Tomó la botella de whisky con la mano izquierda y
desenroscó la tapa con torpeza, el sonido rasposo y metálico le hizo piedra las
glándulas salivales, como cuando los empleados raspaban con las uñas el
pizarrón que estaba en el taller.
Apuró un trago largo e igual de rasposo.
Le quemó el pecho.
Los ojos le lloraron.
Los cachetes se le sonrojaron.
Tosió.
La magia de la navidad estaba olvidada en la borra
de su botella.
Siempre supo que terminaría así, desde el momento
que aceptó el cargo.
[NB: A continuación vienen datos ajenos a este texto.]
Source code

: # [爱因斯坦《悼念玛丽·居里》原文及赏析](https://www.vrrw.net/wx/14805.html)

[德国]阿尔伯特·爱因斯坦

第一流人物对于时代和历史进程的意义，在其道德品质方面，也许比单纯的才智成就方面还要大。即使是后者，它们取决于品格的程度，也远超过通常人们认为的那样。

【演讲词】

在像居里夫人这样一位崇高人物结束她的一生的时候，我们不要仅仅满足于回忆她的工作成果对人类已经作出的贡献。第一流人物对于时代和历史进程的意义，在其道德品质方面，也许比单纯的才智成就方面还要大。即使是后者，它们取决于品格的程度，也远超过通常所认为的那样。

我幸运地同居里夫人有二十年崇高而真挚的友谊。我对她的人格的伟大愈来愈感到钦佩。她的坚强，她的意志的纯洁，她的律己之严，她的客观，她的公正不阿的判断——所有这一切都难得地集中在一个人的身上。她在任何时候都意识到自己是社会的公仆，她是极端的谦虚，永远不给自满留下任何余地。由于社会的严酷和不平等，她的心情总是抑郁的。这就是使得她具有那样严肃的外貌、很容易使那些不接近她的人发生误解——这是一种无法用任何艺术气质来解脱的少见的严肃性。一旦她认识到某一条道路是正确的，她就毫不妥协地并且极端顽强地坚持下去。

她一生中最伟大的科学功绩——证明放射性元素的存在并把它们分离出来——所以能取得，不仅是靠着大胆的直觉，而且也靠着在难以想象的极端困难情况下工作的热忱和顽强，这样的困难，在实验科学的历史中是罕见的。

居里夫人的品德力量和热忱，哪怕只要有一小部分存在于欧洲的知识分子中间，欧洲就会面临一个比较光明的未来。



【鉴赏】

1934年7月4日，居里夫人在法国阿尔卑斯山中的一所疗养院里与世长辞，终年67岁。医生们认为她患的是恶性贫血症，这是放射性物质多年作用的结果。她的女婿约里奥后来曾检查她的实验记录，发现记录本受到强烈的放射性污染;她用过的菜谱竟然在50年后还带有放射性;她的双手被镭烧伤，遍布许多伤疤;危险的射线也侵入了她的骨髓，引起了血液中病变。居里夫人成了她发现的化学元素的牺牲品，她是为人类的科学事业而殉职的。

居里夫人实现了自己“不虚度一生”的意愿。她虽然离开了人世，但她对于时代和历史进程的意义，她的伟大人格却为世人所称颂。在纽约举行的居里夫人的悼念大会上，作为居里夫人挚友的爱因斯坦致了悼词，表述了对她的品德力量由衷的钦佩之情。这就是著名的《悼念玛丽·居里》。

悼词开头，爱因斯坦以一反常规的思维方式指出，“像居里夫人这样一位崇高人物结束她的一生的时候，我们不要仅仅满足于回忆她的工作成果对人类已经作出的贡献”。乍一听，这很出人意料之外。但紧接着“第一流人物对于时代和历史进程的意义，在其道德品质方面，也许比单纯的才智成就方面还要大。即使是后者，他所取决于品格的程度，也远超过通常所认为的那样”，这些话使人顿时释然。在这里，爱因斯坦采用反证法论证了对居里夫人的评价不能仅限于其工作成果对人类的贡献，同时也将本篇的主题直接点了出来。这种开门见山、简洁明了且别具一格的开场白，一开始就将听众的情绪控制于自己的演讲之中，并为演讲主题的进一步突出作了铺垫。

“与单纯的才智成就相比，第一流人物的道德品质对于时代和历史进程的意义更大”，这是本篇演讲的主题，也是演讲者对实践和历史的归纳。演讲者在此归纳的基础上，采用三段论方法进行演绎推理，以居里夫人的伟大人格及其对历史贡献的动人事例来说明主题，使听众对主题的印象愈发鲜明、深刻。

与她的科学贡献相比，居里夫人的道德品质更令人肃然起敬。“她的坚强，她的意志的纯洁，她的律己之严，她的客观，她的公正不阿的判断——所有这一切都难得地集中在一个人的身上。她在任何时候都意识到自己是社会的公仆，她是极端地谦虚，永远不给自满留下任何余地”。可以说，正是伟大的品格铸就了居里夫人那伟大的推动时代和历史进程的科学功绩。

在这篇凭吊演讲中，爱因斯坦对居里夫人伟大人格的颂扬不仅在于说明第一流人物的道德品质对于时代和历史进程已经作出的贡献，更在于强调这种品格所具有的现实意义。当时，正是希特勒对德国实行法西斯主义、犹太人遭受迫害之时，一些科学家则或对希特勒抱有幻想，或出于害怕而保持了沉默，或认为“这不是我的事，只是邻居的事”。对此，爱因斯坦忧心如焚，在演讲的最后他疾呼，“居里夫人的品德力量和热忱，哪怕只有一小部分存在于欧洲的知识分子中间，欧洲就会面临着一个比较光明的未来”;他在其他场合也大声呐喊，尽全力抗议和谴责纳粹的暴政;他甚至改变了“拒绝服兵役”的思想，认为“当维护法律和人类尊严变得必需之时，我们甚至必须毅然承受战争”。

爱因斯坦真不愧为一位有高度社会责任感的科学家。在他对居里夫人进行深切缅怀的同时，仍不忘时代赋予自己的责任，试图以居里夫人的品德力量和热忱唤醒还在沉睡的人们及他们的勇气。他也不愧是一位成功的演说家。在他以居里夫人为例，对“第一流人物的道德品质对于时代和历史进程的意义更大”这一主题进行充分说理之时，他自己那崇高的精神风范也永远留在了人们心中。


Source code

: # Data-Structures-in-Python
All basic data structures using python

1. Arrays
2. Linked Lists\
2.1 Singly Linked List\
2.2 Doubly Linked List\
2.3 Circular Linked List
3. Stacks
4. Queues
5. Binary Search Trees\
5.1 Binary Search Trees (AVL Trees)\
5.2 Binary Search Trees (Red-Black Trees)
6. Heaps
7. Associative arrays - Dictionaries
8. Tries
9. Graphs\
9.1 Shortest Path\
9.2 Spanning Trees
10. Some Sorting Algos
Se lo dijo el guardián de las puertas del Polo Norte.
Un Papá Noel tipo, solo aguanta un par de décadas.
Un Papá Noel tipo, solo aguanta un par de décadas.
Miró a los renos, apuró la botella y la lanzó al
vacío.
Dejaría una marca.
Contemplando las estrellas fulgentes se quitó el
traje mientras el frío viento de la atmósfera lo hacía titiritar.
“Que se vayan todos a la mierda”, dijo en un
murmullo silbante y se lanzó desnudo por el borde del trineo.
En su caída libre notó una ráfaga caliente que lo
hizo rodar como un trompo. Su borrosa vista de alcohol y suicidio alcanzó a
mostrarle como otro trineo pasaba muy cerca de él y se hacía con el suyo. Un
jovial nuevo Papa Noel tomaba las riendas sonriente.
Su marca había sido hecha con los dedos en la
superficie de un lago profundo y con olor a un whisky barato.